Pour moi, Jacqueline Weyl fut d’abord une voix de celles que l’on dit radiophoniques, posée, claire, précise, acerbe, parfois mais, toujours juste.
Puis une gestionnaire rigoureuse qui posait avec d’autres ( Gérard, Jacqueline, Roselyne, Blandine, Chantal, Jean-Luc, Patrick, des prénoms du milieu du siècle précédent) les bases de ce que serait le canal sud d’hier et aujourd’hui.
Et encore, son écriture ...
Quand manquent les certitudes, quand le doute sur soi s’insinue, les monstres sont partout, prêts à envahir nos existences quotidiennes. Alors, la vie la plus banale peut sombrer dans le drame.
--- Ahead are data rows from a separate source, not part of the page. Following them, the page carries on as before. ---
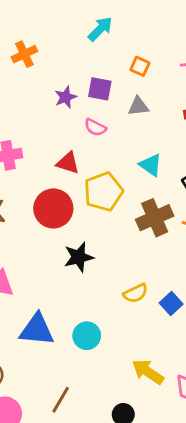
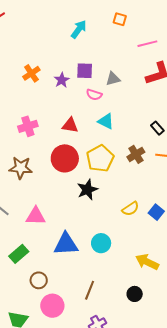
orange cross: (24, 54) -> (31, 73), moved
orange square: (140, 66) -> (120, 19), moved
pink semicircle: (95, 127) -> (94, 95), moved
cyan triangle: (151, 165) -> (106, 121), moved
yellow pentagon: (103, 192) -> (100, 158), moved
brown cross: (155, 218) -> (136, 154), size x0.7

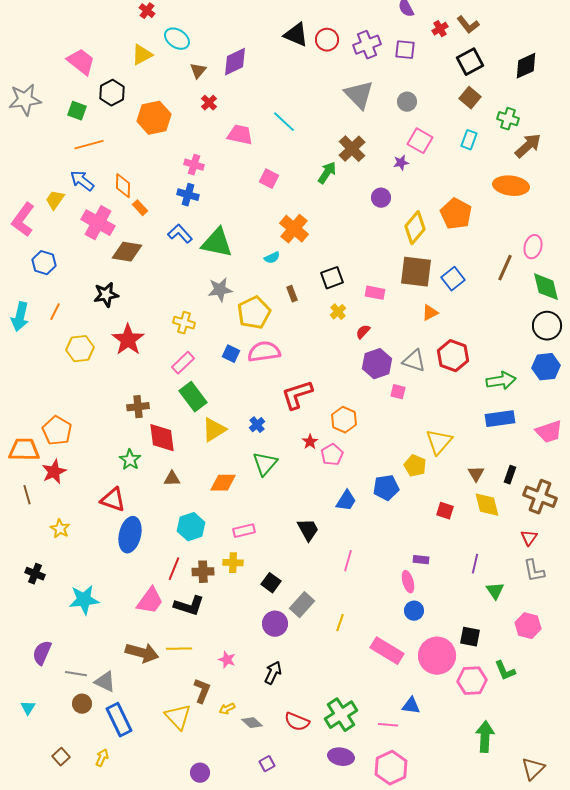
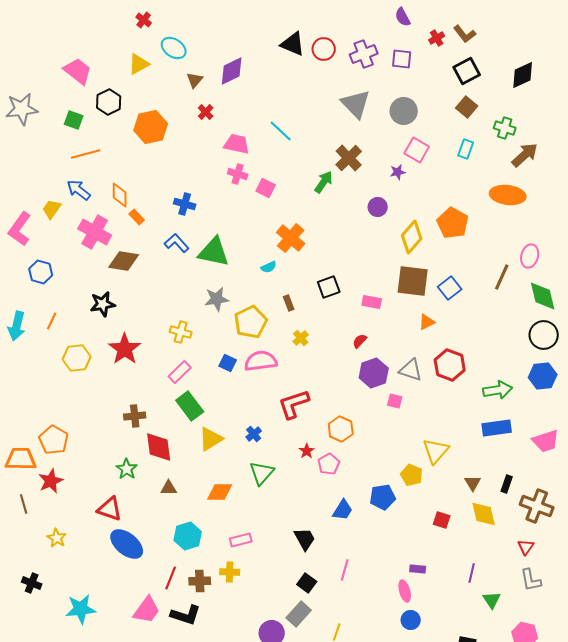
gray circle: (407, 102) -> (404, 111), size x1.4
pink cross: (194, 165) -> (238, 174), moved
yellow cross: (338, 312) -> (301, 338), moved
blue ellipse: (130, 535) -> (127, 544), turned -64
black square: (271, 583) -> (307, 583), moved

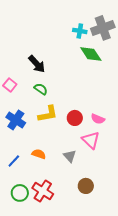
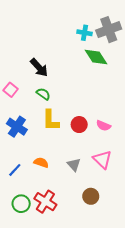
yellow L-shape: (48, 114) -> (51, 120), turned 100
pink triangle: (91, 140) -> (102, 159), moved

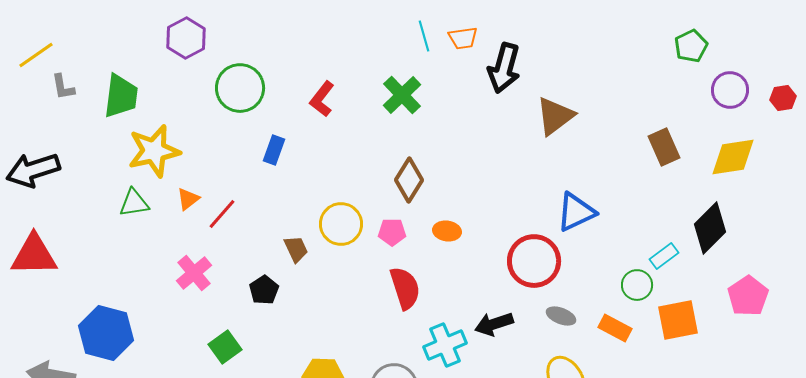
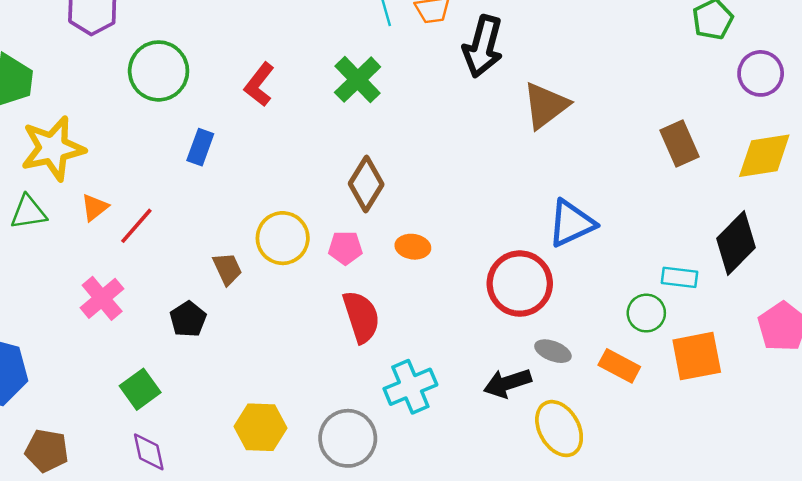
cyan rectangle: (664, 256) -> (679, 277), turned 44
black arrow: (494, 324) -> (507, 383), moved

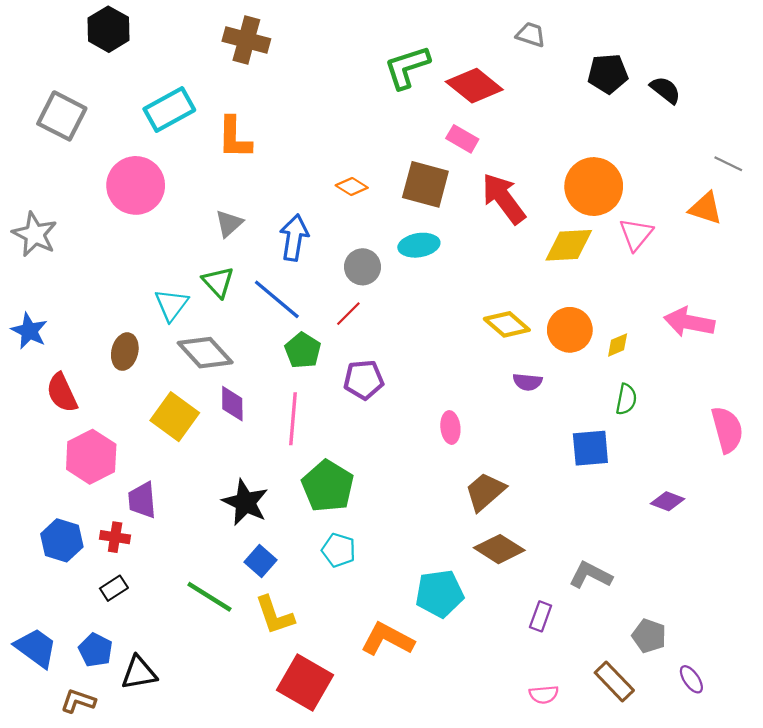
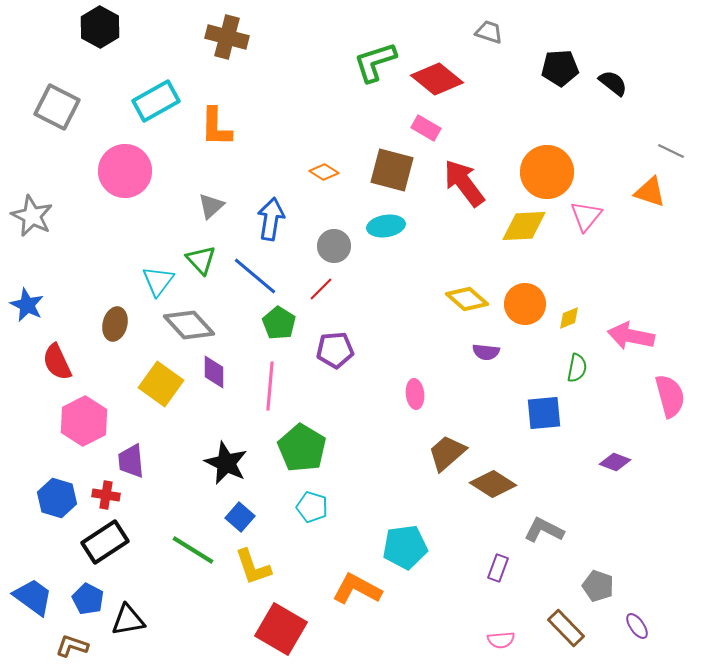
pink arrow: (689, 322) -> (631, 336), moved
brown diamond: (499, 549) -> (493, 484), moved
black rectangle: (114, 588) -> (105, 542), size x1.8

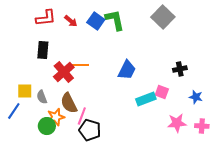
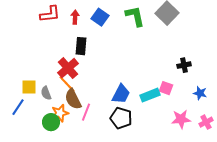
green L-shape: (115, 20) -> (135, 16), moved
red arrow: (71, 21) -> (75, 17), turned -128
black rectangle: (43, 50) -> (81, 46), moved
orange line: (79, 65) -> (67, 84), moved, turned 48
blue trapezoid: (127, 70) -> (121, 94), moved
pink cross: (202, 126) -> (206, 122), turned -32
black pentagon: (90, 130) -> (121, 118), moved

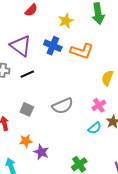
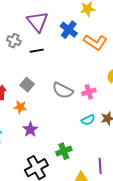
pink cross: (99, 105) -> (89, 92), moved
gray semicircle: (63, 106) -> (63, 90), turned 35
orange star: (26, 141) -> (20, 107), moved

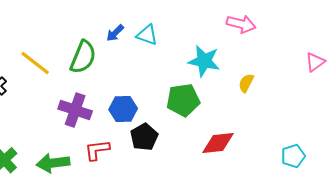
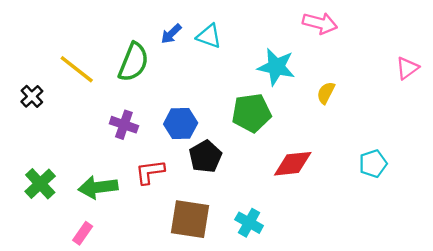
purple cross: (75, 110) -> (124, 125), size x0.7
cyan pentagon: (293, 156) -> (373, 164), moved

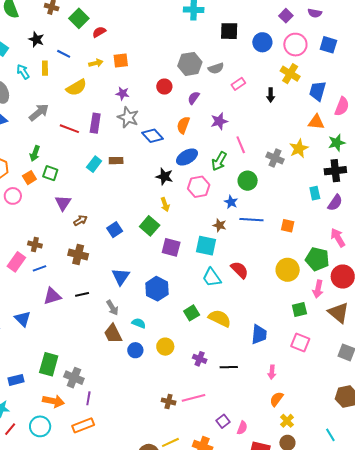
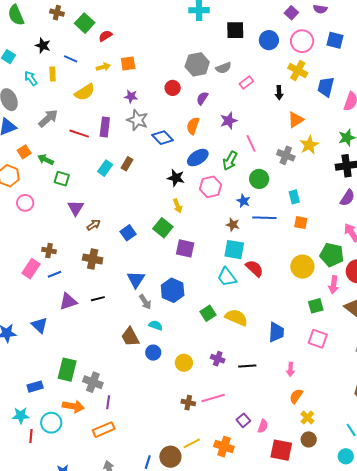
orange triangle: (316, 122) -> (296, 120), moved, turned -36
green arrow: (35, 153) -> (46, 160), turned 98
brown rectangle: (116, 161) -> (127, 164), turned -56
orange square: (29, 178) -> (24, 152), moved
cyan rectangle: (315, 193) -> (294, 197), moved
cyan square: (206, 246) -> (234, 250), moved
gray arrow: (112, 308) -> (145, 302), moved
yellow circle: (165, 347) -> (184, 363), moved
cyan circle: (40, 426) -> (51, 423), moved
red line: (10, 429) -> (31, 436), turned -32

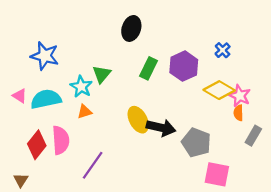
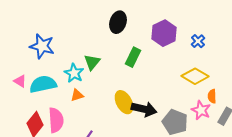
purple hexagon: (184, 66) -> (164, 33), moved
pink star: (240, 96) -> (201, 110), moved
D’une plume ironique, souvent féroce, Jacqueline Weyl s’applique à décrire ce basculement vers le néant, les menaces de la maladie, de la solitude, de la mort.

Nos débats téléphoniques ces dernières années tournaient autour cette normalisation des contenus et des formes des radios.
Même si nos productions radiophoniques étaient très différentes, elles collaient à la phrase d’ Alain Veinstein :
"…nous voudrions peut-être, aussi, rappeler que la radio est encore capable de quelques miracles, par exemple qu’elle est un moyen de création à part entière, non subordonné à l’information ou à je ne sais quelle référence prestigieuse telle la musique, le théâtre ou la littérature…
La radio est libre.
Elle est libre de n’être que de la radio sans autre enjeu que de se donner libre cours, même si aujourd’hui, elle est aliénée et désœuvrée…"
.
Bref, nous étions des bavards inconséquents et chaque coup de téléphone avec Jacqueline Weyl se terminait pour moi par une inflammation de l’oreille.
Plutôt que tenter d’épuiser l’oraison funèbre, je vous propose deux choses : une émission autour d’une lettre de Jacqueline Weyl, une émission qu’elle aimait bien (elle était très indulgente avec mes productions) : Quand je mange une biscotte bien croustillante, j’entends moins bien la radio.
et une autre, une émission inécoutable à cause de la mauvaise qualité du son et ma flemme, qui était un témoignage sur Gérard Milhès, un autre ancien de canal sud, où vous entendrez la voix de Jacqueline (la cassette pleure, le vent souffle, la tempête gronde, les effets sonores saturés et autre justification) ou plutôt ou vous pourrez imaginer ce qu’était la voix de Jacqueline Weyl.
Et sur ce, repose-toi bien, Jacqueline, dans un lit d’ondes.